■ YOUR TASK: The answer is the full listing below, copied exactly, with its pictures omitted.

■ PROVIDED DATA:
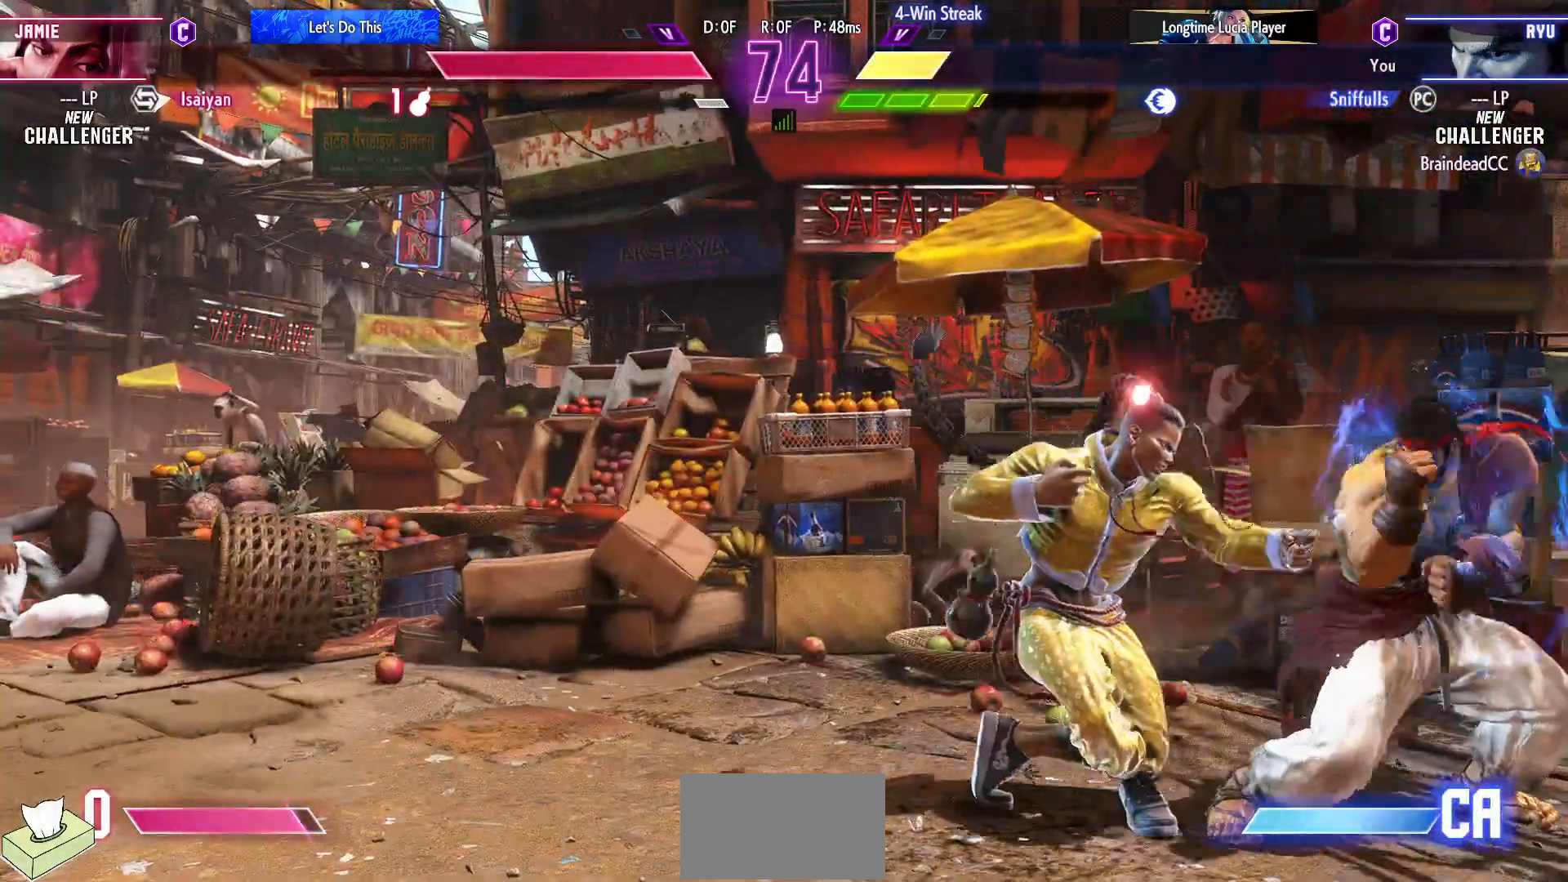
{"buttons": ["DPAD_DOWN", "DPAD_RIGHT"], "events": [[50, "SQUARE", "up"], [283, "SQUARE", "down"], [417, "SQUARE", "up"]]}
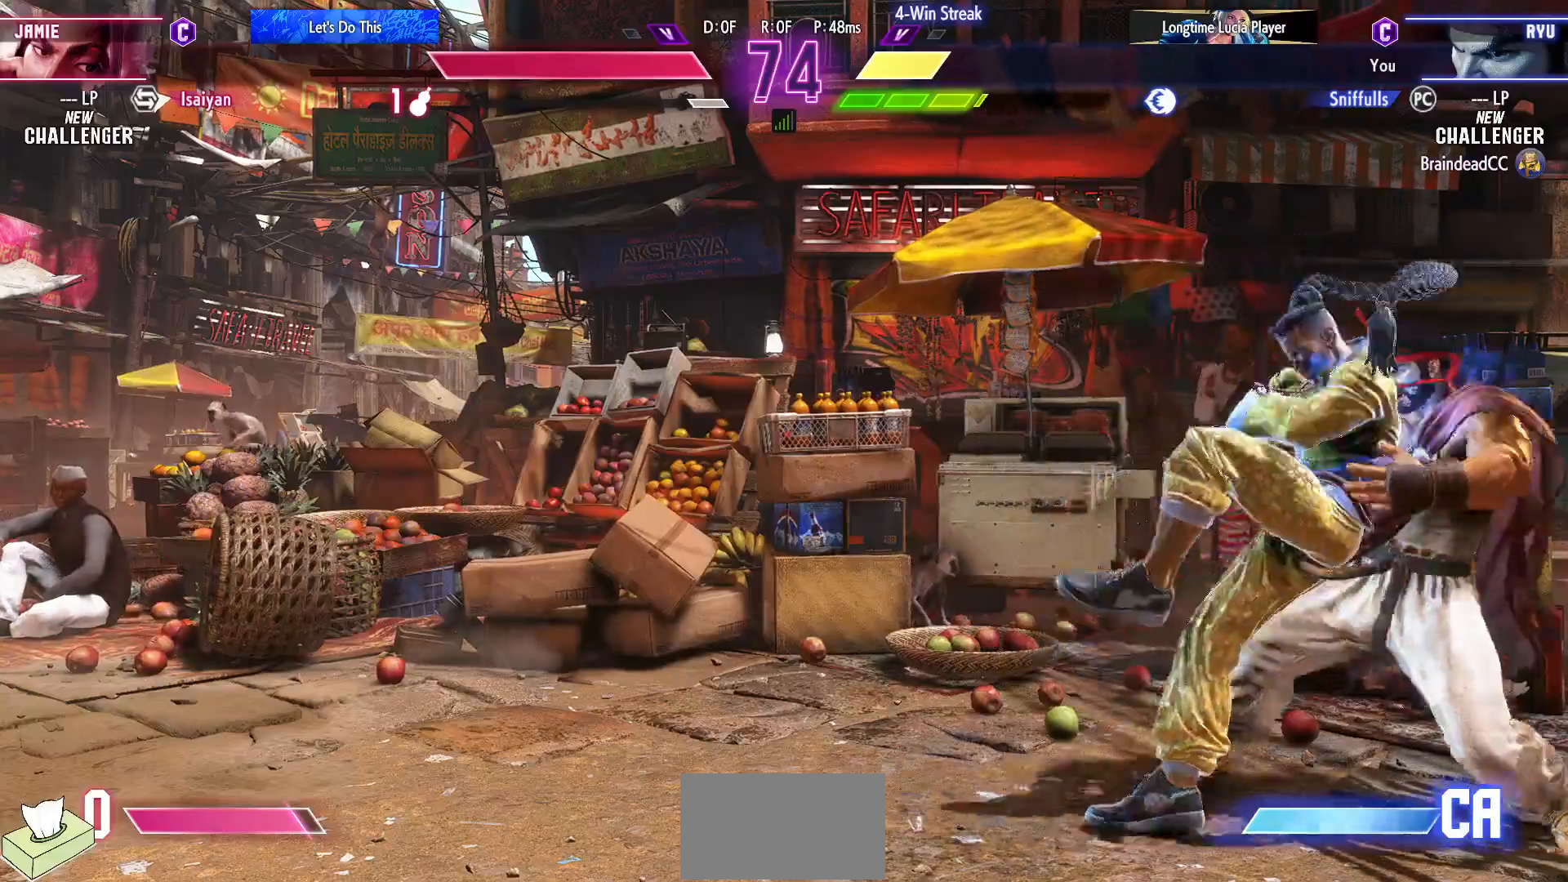
{"buttons": ["DPAD_DOWN", "DPAD_RIGHT"], "events": [[300, "SQUARE", "down"], [400, "SQUARE", "up"]]}
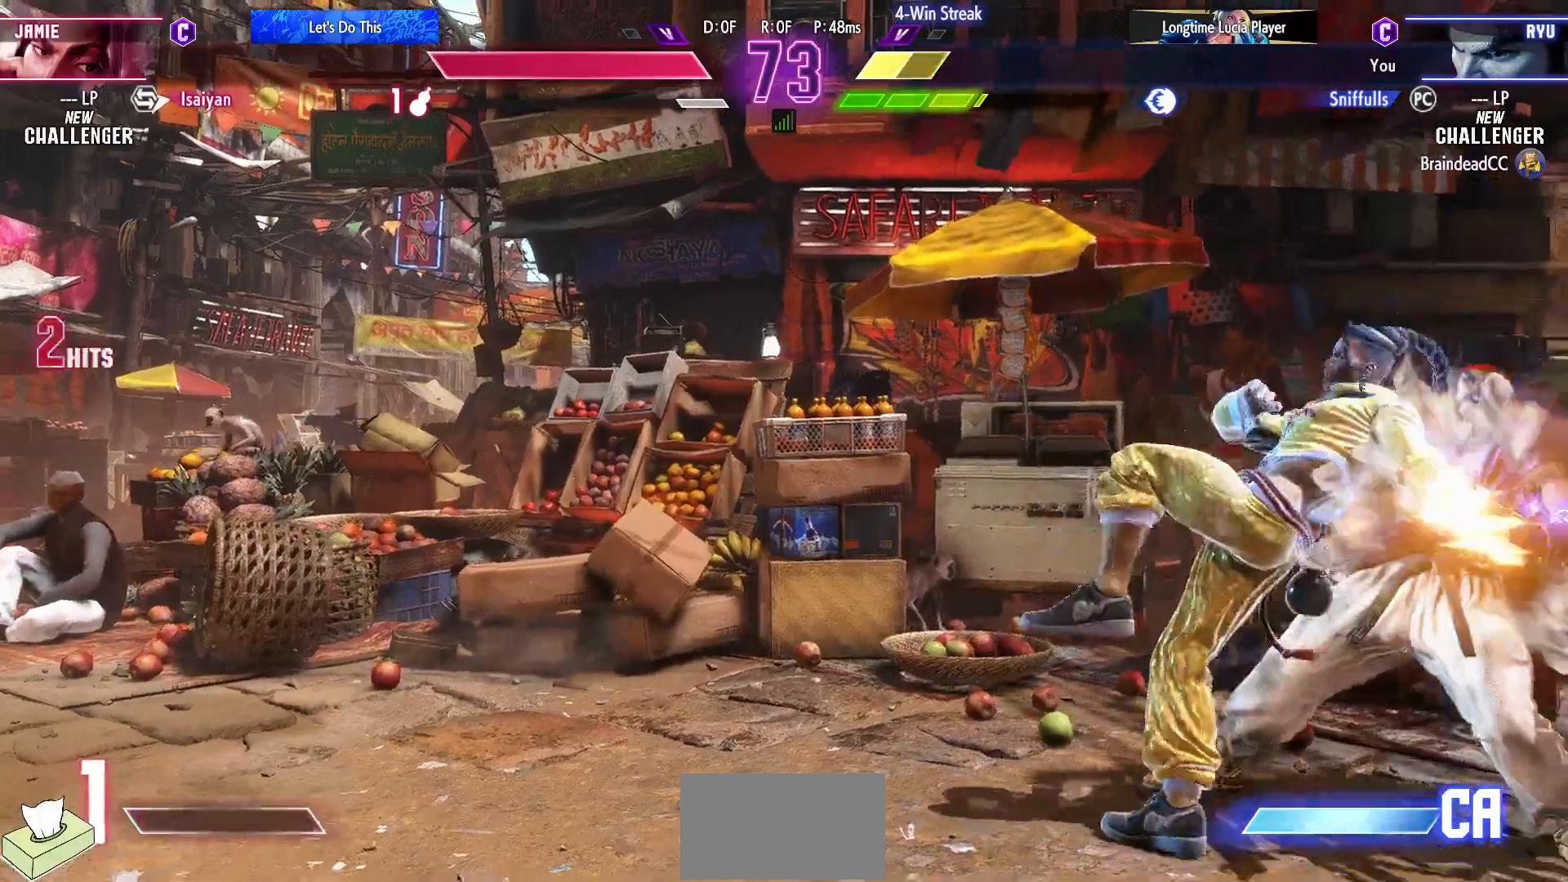
{"buttons": ["DPAD_DOWN", "DPAD_RIGHT"], "events": [[17, "SQUARE", "down"], [83, "SQUARE", "up"]]}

■ PROBLEM SOLUTION:
{"buttons": ["DPAD_DOWN", "DPAD_RIGHT"], "events": [[50, "SQUARE", "up"], [283, "SQUARE", "down"], [417, "SQUARE", "up"]]}
{"buttons": ["DPAD_DOWN", "DPAD_RIGHT"], "events": [[300, "SQUARE", "down"], [400, "SQUARE", "up"]]}
{"buttons": ["DPAD_DOWN", "DPAD_RIGHT"], "events": [[17, "SQUARE", "down"], [83, "SQUARE", "up"]]}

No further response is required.